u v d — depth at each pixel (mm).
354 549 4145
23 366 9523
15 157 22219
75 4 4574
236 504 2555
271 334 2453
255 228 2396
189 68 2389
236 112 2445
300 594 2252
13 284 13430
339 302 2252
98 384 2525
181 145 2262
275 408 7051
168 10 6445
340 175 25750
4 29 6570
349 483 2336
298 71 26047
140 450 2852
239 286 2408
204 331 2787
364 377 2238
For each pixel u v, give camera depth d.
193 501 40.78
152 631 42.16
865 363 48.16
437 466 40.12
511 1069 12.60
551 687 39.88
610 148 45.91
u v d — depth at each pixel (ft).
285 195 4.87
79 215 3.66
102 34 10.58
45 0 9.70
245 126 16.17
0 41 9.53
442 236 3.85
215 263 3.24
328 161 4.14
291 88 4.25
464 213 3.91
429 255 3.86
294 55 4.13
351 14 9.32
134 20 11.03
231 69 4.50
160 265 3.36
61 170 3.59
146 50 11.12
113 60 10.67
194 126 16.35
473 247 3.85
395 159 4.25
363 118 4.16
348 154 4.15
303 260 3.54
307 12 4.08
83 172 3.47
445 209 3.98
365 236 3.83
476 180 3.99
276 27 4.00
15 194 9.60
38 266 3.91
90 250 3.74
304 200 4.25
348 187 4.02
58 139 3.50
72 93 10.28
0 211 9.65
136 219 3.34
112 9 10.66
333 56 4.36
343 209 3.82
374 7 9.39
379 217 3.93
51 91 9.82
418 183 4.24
=-=-=
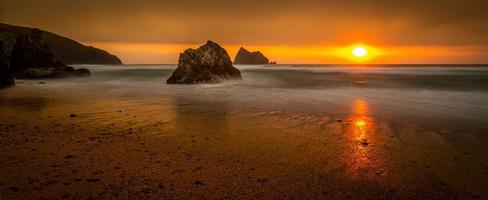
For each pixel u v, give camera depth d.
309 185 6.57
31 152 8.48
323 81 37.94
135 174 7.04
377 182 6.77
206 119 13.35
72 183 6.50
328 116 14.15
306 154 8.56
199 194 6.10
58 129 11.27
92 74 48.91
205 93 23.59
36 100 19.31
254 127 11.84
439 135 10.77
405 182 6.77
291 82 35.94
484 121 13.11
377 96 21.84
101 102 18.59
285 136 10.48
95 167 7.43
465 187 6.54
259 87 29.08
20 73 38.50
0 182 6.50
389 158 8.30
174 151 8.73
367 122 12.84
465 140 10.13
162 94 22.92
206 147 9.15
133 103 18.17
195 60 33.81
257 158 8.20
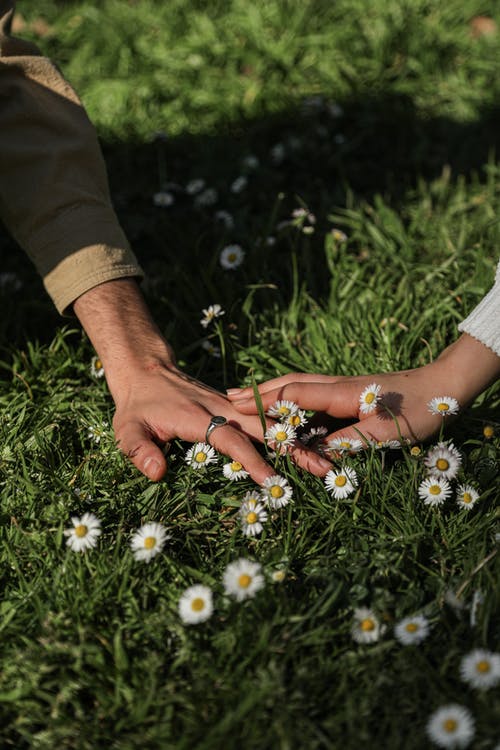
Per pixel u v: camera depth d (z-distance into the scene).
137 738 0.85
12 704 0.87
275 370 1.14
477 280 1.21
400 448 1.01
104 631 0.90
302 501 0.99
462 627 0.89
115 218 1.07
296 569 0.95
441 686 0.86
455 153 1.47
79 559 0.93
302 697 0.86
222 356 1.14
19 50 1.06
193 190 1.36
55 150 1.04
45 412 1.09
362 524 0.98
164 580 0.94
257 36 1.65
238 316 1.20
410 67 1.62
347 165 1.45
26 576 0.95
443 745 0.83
=-=-=
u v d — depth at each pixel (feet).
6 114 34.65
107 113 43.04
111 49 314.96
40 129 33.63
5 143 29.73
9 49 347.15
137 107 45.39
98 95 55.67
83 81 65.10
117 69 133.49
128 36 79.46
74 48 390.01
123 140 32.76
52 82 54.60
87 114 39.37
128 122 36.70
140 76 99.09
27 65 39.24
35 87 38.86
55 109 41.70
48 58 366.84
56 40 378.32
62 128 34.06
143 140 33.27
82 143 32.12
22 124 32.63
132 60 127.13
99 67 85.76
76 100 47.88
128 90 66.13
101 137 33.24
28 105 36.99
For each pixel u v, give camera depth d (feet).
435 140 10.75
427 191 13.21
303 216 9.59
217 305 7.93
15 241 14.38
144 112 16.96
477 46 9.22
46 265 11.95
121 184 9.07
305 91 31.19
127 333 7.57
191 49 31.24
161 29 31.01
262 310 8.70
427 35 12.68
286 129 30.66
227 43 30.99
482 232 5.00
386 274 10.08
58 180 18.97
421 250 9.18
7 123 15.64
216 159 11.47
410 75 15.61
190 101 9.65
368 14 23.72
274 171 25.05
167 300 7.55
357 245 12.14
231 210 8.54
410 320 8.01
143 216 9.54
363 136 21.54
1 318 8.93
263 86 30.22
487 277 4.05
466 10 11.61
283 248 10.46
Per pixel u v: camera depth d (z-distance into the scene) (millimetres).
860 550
=-=-=
▶ PROBLEM DETAILS
From the records above, copy every line that holds the word "pixel".

▶ REPLY TO THE EXERCISE
u v d — depth at each pixel (mm).
For each pixel u v, give camera depth d.
u v d — depth at each pixel (ft).
For each pixel u v, give camera depth d.
Per pixel u v: camera depth d (z-distance into the scene).
u v d — depth at each pixel (feet).
For each pixel u v, give camera depth d (feet).
Per pixel u v: camera depth d (z-distance into the scene) (millimetres).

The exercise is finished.